Kölner Grüne wollen bei Olympia-Bewerbung nicht „gallisches Dorf“ sein
Martin warnte davor, Olympia komplett abzulehnen. „Erstens werden unsere Stimmen bei späteren Entscheidungen als Regulativ gebraucht“, sagte sie. „Zweitens glaube ich, dass wir als grüne Kölnerinnen und Kölner nicht unbedingt das gallische Dorf innerhalb der grünen Landschaft sein sollten.“ Sowohl Bundestags- als auch Landtagsfraktion der Grünen hätten sich immerhin für eine Olympia-Ausrichtung ausgesprochen.

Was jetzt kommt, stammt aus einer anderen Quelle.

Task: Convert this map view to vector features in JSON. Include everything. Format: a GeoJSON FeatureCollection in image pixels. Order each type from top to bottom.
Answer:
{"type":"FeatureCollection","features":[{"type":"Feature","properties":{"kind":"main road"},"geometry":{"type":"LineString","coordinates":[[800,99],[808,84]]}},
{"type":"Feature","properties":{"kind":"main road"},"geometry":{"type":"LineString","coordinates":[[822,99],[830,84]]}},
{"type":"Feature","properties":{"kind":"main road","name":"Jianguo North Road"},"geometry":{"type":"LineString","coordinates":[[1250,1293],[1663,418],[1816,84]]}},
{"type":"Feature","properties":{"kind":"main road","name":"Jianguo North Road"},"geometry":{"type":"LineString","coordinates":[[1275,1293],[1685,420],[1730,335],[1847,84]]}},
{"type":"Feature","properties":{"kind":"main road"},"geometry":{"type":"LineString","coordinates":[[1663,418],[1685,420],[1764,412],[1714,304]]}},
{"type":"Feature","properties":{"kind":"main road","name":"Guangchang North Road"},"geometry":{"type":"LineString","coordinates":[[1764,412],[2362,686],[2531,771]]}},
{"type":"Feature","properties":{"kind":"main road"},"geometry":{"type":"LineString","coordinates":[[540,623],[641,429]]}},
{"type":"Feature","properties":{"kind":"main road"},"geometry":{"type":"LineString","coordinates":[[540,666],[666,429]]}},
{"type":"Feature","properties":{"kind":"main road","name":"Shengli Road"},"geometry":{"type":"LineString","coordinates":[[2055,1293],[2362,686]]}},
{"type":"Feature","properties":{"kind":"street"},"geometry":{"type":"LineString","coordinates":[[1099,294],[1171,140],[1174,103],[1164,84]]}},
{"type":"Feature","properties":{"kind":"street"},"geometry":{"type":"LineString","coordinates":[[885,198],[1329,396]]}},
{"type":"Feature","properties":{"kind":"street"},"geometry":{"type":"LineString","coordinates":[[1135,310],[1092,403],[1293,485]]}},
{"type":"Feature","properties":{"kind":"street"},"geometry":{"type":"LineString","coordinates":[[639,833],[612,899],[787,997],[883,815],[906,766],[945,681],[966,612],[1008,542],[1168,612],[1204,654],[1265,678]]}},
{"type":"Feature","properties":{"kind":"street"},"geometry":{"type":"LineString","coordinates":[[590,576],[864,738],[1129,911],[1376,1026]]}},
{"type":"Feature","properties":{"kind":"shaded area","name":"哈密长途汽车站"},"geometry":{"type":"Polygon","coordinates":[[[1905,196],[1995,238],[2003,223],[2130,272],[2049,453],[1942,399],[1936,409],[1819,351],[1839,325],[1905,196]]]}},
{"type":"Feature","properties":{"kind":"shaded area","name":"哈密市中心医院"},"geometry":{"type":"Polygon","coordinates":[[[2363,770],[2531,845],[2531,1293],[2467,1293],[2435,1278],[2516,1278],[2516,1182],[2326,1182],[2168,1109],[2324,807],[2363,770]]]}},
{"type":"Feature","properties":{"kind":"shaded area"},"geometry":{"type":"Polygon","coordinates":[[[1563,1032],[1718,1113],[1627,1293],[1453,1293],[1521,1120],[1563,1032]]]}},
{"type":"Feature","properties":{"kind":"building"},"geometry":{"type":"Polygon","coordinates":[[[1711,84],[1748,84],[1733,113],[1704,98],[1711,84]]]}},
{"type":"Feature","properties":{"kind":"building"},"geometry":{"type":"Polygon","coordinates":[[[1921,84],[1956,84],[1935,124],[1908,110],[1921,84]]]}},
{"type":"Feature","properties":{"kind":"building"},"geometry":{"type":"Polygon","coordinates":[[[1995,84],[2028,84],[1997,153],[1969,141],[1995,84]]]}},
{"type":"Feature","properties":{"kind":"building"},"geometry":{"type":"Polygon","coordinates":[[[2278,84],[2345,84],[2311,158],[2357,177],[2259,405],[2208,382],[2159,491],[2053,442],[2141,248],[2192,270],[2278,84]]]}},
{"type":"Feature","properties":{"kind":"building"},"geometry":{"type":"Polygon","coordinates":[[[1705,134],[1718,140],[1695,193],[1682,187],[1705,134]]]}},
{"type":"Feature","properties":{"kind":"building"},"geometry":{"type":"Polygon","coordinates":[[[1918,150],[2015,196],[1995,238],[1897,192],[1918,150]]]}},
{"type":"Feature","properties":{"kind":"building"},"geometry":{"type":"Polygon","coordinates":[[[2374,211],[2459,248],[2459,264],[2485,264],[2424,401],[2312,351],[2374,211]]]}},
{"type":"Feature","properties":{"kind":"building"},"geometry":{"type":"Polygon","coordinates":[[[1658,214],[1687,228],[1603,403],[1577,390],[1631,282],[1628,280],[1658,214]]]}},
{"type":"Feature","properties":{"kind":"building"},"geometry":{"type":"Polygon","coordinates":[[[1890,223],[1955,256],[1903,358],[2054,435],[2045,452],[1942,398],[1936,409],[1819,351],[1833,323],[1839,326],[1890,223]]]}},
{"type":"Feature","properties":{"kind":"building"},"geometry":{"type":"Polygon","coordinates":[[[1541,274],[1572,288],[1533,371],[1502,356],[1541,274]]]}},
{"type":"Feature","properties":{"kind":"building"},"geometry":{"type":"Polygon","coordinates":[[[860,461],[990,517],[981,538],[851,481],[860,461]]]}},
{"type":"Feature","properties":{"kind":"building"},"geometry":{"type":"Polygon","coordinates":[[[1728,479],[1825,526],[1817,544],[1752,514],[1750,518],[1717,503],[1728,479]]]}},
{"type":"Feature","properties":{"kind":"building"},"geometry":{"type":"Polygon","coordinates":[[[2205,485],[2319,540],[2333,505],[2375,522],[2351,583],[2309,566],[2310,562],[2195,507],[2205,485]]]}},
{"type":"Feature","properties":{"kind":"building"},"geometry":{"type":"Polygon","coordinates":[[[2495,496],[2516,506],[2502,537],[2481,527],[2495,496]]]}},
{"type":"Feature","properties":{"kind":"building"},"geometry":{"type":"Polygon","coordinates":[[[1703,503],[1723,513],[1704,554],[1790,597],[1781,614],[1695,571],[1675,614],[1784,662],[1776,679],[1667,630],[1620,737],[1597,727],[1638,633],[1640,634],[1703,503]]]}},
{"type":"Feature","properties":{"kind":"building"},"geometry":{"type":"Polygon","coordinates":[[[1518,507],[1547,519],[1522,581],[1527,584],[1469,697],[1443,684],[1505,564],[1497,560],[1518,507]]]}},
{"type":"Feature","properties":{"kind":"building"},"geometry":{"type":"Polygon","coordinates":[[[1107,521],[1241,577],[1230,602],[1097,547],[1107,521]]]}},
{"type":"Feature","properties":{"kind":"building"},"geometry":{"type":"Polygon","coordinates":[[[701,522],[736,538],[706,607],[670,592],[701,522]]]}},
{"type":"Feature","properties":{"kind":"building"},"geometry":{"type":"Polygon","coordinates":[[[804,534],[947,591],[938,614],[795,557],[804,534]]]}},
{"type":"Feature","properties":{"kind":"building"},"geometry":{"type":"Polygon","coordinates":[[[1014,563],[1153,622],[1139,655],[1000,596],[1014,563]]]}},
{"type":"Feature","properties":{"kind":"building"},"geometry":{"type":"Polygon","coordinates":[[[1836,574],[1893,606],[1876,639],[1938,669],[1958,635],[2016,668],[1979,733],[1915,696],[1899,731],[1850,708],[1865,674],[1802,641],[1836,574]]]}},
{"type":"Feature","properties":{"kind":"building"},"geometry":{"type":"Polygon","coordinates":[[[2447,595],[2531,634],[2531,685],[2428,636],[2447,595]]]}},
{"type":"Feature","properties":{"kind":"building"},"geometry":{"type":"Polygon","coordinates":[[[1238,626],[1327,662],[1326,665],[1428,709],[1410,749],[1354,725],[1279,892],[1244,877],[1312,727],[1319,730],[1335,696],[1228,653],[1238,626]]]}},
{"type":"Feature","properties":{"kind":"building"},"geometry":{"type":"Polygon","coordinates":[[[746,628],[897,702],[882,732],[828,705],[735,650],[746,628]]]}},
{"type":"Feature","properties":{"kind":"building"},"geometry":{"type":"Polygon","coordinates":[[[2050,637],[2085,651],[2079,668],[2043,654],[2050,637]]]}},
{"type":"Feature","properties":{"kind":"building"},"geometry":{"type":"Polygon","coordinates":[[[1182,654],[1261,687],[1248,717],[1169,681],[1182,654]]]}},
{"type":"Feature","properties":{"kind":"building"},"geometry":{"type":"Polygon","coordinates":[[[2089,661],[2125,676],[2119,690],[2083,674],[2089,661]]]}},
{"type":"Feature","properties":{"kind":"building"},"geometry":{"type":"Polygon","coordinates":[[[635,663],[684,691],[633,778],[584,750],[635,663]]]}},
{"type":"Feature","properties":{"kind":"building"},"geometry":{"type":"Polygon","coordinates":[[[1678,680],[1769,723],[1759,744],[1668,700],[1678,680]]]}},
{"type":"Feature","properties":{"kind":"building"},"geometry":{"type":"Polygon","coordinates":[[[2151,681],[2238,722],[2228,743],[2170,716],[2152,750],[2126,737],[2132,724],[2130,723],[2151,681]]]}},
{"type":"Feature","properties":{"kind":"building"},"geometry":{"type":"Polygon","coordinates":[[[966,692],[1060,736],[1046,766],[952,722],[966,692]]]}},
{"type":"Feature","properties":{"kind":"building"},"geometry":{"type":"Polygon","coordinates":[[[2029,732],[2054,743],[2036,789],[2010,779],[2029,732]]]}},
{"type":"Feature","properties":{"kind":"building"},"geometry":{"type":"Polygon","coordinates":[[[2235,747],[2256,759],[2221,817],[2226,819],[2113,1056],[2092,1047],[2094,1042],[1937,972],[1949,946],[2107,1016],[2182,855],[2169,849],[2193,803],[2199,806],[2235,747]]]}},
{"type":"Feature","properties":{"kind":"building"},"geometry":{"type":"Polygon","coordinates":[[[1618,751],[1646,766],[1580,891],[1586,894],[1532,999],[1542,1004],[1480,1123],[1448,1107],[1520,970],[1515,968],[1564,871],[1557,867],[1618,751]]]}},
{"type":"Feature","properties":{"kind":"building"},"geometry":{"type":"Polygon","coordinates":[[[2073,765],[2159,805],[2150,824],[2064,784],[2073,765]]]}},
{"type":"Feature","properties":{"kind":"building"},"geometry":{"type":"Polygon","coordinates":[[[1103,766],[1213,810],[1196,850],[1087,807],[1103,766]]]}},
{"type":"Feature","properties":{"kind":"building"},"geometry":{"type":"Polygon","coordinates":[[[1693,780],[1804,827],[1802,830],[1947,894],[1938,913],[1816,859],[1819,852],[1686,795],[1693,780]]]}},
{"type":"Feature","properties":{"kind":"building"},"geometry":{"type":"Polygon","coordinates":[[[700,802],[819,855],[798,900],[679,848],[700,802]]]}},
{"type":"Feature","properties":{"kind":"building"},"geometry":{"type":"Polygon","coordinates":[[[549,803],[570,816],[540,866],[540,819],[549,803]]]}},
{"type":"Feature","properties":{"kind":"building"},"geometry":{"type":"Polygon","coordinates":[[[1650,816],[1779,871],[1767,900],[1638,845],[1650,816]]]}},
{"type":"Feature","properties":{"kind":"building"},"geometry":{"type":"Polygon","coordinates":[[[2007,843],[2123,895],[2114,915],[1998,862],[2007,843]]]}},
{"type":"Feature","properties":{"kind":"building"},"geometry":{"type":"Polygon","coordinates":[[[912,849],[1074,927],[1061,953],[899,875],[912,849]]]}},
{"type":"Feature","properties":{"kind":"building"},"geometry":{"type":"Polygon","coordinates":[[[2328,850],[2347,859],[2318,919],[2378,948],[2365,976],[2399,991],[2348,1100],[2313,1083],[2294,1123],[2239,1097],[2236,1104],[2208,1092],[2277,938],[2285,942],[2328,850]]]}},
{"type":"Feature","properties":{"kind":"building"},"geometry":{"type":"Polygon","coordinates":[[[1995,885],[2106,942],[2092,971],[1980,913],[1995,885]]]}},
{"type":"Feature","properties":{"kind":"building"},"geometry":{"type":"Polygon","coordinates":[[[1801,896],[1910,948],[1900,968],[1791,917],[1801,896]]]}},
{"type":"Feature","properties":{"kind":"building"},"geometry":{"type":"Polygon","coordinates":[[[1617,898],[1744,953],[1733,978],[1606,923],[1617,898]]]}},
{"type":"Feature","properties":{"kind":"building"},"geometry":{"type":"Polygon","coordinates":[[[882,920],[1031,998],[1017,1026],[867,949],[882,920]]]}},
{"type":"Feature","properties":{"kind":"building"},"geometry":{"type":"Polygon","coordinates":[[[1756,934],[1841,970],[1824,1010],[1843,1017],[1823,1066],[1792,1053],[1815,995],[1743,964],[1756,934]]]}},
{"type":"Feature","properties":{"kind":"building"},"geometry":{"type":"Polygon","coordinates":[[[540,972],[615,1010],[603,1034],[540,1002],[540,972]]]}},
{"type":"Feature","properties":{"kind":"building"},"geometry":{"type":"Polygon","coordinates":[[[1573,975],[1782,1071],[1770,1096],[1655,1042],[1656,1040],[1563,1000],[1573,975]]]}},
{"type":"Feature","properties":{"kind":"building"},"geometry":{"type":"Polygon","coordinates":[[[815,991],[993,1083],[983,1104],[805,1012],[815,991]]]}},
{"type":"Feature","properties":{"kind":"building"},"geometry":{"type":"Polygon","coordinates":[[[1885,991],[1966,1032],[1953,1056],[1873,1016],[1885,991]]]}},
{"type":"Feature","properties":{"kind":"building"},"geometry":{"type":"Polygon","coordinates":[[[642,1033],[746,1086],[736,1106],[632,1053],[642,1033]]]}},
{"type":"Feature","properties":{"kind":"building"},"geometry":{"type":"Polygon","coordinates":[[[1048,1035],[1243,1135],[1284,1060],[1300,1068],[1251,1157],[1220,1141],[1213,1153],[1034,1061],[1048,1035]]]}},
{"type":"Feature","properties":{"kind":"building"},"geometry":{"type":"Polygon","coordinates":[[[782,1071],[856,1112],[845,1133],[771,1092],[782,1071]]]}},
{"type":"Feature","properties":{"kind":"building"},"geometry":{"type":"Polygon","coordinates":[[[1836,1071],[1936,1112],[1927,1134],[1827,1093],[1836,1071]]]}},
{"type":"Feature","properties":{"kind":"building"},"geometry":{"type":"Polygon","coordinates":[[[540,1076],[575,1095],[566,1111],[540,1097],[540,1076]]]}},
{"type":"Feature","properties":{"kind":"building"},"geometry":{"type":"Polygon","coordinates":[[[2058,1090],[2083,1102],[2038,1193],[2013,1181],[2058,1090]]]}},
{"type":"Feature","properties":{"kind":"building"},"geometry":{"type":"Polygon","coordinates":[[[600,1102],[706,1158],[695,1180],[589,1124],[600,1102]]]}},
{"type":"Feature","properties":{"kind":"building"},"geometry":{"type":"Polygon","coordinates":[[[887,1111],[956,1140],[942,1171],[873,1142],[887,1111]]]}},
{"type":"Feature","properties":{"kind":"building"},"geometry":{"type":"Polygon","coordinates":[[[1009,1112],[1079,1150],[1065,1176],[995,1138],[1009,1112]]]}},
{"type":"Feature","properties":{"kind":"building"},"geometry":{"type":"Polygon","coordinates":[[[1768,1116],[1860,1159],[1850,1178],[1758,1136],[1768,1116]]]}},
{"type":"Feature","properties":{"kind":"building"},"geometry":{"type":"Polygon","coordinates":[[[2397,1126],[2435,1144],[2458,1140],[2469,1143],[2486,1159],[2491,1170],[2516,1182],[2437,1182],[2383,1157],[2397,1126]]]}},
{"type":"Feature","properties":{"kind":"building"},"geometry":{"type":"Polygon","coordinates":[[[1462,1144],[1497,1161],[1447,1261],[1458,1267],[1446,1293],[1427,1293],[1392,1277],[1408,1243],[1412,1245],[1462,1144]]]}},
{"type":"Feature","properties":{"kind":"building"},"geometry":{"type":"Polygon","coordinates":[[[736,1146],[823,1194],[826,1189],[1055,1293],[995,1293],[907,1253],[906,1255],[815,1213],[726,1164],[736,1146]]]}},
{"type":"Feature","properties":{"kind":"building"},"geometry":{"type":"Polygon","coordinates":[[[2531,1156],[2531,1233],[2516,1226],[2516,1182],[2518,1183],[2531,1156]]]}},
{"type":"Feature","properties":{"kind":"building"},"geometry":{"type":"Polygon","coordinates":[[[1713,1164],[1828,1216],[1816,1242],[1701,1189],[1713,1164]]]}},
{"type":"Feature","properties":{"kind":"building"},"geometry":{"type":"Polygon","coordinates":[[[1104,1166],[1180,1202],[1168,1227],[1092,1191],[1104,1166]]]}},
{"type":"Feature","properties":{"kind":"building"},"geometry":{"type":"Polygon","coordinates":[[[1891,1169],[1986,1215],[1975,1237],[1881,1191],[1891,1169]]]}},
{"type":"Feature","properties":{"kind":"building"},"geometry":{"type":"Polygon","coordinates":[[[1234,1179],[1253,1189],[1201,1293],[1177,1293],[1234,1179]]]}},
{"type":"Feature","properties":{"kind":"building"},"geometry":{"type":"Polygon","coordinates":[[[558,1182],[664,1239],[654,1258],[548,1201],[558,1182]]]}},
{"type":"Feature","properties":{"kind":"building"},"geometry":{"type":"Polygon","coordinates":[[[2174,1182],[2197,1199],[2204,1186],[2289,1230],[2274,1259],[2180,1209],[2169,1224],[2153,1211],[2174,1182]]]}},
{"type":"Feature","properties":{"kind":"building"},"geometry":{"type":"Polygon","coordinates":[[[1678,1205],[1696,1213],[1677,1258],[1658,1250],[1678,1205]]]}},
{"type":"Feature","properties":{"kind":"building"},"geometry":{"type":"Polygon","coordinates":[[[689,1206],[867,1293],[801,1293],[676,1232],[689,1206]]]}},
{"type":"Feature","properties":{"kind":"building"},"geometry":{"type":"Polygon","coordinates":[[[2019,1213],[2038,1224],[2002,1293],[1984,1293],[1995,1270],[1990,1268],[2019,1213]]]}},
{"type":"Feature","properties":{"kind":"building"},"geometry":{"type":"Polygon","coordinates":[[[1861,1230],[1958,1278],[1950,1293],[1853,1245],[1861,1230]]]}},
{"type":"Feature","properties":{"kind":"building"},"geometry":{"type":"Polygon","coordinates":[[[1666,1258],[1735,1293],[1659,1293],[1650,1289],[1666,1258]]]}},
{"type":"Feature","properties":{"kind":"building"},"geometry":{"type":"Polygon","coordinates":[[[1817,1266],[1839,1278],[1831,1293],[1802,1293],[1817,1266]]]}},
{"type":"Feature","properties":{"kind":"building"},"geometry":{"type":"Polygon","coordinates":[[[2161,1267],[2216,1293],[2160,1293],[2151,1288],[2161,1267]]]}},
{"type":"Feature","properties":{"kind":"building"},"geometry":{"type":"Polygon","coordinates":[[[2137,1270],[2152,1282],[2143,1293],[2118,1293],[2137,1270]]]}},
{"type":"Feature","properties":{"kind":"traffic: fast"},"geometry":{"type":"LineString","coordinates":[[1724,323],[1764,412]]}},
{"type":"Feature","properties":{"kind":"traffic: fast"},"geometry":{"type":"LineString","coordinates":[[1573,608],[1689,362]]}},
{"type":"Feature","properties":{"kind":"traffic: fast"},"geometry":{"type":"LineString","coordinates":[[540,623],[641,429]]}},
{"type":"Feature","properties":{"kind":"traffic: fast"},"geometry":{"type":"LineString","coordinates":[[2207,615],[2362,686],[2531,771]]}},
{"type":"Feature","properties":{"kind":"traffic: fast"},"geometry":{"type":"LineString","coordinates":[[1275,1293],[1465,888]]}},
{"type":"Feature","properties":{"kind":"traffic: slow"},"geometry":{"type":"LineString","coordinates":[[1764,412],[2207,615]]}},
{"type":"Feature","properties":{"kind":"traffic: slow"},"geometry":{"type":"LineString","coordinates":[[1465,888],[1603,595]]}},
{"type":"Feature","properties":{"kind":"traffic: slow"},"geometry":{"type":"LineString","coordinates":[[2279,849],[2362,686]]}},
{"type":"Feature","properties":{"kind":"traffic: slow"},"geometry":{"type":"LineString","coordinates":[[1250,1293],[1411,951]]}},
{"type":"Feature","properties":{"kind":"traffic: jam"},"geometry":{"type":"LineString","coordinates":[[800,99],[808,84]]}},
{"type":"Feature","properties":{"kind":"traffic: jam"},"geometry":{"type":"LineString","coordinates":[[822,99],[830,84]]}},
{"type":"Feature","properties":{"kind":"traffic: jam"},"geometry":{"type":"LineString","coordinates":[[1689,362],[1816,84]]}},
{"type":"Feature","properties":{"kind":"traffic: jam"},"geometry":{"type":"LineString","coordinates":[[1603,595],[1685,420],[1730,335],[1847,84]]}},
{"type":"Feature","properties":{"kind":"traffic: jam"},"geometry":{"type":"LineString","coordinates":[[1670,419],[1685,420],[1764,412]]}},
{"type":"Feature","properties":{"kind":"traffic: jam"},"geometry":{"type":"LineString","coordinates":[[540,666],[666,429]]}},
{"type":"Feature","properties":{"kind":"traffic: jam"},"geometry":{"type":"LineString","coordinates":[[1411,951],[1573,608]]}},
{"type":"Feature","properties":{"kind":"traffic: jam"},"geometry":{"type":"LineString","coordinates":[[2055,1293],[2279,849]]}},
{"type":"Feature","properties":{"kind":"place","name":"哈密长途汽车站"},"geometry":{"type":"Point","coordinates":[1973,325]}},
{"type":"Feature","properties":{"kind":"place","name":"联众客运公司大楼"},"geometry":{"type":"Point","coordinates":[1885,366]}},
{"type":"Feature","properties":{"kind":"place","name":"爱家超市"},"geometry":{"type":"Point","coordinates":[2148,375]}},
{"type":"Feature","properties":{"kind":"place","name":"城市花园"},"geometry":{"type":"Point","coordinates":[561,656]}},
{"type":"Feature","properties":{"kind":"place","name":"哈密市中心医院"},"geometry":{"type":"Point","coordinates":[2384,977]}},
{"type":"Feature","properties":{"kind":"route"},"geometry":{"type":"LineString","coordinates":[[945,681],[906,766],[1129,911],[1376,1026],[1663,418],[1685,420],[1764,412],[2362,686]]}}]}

Viele Worte, keine Position
Vehement gegen Olympische und Paralympische Spiele in Köln-Rhein-Ruhr sprach sich etwa Ida Holschbach aus, Sprecherin der Grünen Jugend Köln. „Viele Worte, keine Position“, so beschrieb sie die Haltung des Kreisvorstands. „Olympia wird immer als Mittel zum Zweck gesehen, fast schon ein Heilmittel“, sagte sie: „Das ist doch Bullshit und naiv, Olympia ist kein Instrument der Wirtschaftsförderung und kein Instrument des Klimaschutzes.“
Um etwa den Breitensport zu fördern, müsse man Sportstätten sanieren und Vereine stärken, „nicht Goldmedaillen an gedopte Sportlerinnen und Sportler verteilen“, sagte Holschbach. Sie bekam ebenso wie weitere Olympia-Gegner viel und lauten Applaus. Die Mehrheit der Stimmen ging am Ende aber an das vom Kreisvorstand vorgeschlagene „Jein“.